* Activity
In the entries below, every line that contains "Left" must be located and copied.

* Data provided
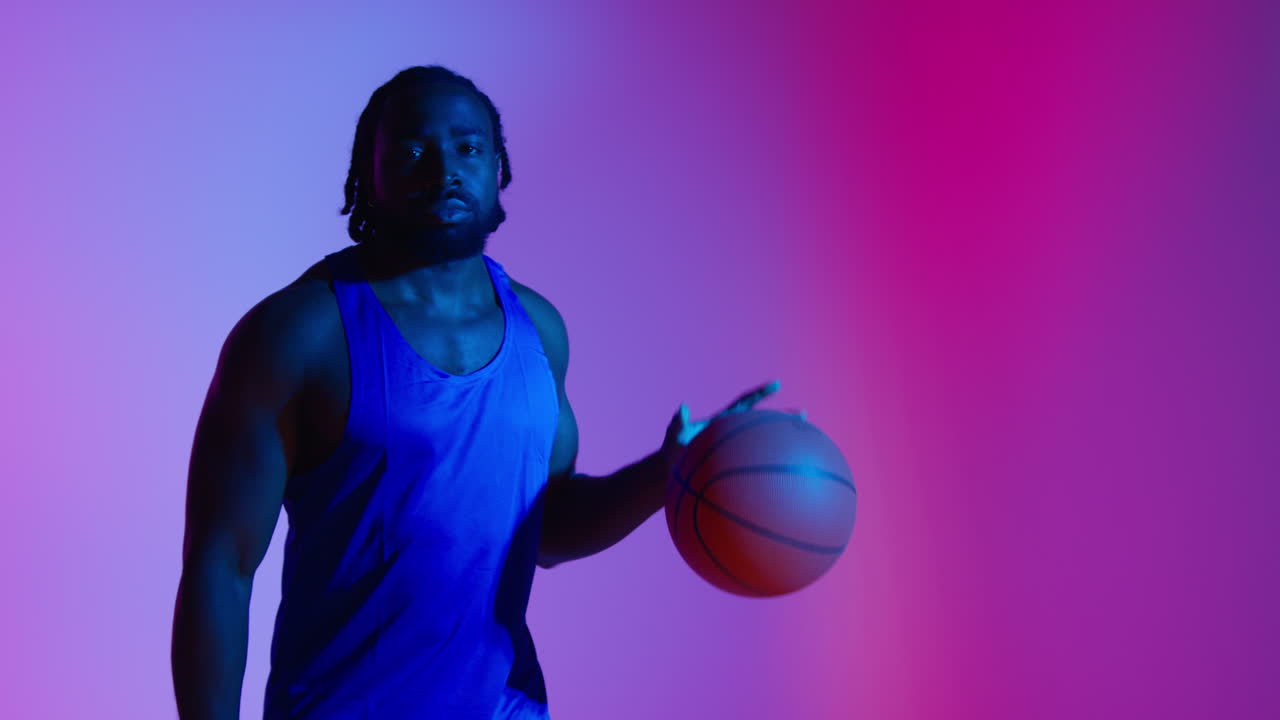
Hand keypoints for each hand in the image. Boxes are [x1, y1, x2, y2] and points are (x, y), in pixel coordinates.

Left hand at [661, 379, 805, 469]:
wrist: (672, 473)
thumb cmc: (672, 454)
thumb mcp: (673, 437)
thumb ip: (677, 422)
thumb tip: (682, 406)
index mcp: (722, 421)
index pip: (744, 403)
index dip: (760, 394)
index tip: (777, 384)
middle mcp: (732, 433)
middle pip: (761, 422)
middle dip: (781, 417)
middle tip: (803, 415)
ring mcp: (735, 450)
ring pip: (763, 443)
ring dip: (781, 442)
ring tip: (805, 442)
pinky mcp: (735, 465)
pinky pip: (756, 464)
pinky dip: (770, 467)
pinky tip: (785, 480)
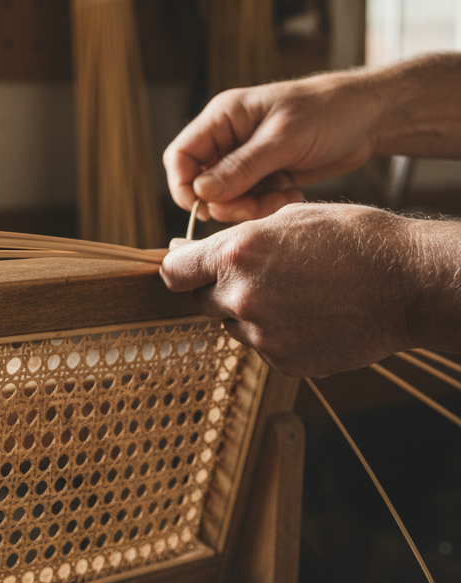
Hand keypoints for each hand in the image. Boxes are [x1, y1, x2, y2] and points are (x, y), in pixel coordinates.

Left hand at [160, 203, 428, 377]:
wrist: (408, 283)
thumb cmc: (351, 240)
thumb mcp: (285, 220)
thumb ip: (230, 239)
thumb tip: (182, 250)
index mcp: (234, 256)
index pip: (173, 272)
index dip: (179, 269)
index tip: (186, 268)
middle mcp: (241, 298)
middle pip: (199, 301)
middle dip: (217, 289)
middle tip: (257, 275)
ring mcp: (263, 335)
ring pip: (232, 325)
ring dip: (248, 312)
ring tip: (294, 293)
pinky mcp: (285, 362)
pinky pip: (262, 347)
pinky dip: (276, 334)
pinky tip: (310, 315)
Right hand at [163, 72, 381, 222]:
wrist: (370, 116)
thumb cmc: (326, 113)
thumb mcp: (283, 140)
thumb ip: (241, 167)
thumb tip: (201, 193)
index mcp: (222, 118)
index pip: (180, 156)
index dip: (183, 186)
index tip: (204, 209)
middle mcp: (228, 139)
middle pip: (202, 182)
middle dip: (226, 201)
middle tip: (256, 206)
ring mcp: (246, 158)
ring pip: (227, 197)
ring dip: (251, 206)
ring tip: (284, 198)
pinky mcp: (266, 175)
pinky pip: (252, 201)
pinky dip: (269, 206)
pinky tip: (294, 195)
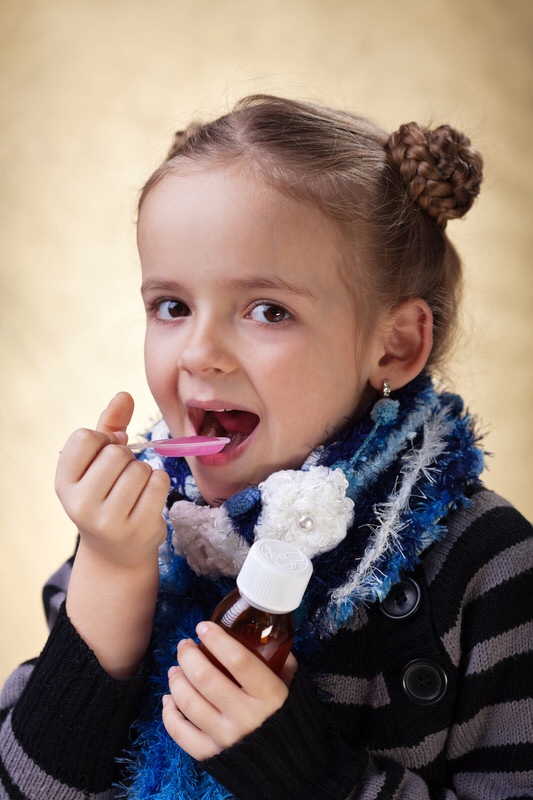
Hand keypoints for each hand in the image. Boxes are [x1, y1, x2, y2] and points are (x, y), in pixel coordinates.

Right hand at [55, 391, 169, 567]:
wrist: (117, 550)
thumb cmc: (107, 494)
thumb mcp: (98, 462)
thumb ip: (109, 425)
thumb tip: (124, 395)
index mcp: (64, 483)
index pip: (84, 438)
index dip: (103, 439)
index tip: (106, 453)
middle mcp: (80, 504)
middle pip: (116, 453)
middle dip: (127, 458)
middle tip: (122, 477)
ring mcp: (109, 520)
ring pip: (141, 468)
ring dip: (145, 472)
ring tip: (135, 490)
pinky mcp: (138, 528)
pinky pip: (160, 482)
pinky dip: (160, 483)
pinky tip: (149, 497)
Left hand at [162, 621, 297, 759]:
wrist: (292, 768)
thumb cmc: (291, 720)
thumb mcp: (294, 686)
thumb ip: (281, 662)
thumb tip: (262, 637)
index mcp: (270, 696)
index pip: (238, 660)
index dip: (217, 640)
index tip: (203, 626)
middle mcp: (245, 717)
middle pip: (205, 678)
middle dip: (188, 655)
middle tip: (184, 644)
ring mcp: (226, 738)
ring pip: (188, 702)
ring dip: (176, 680)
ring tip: (175, 669)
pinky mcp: (211, 756)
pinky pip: (180, 732)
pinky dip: (169, 713)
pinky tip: (168, 699)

* Expected answer
Left hand at [661, 379, 805, 469]:
Left hand at [160, 203, 428, 377]:
Left hand at [162, 621, 297, 759]:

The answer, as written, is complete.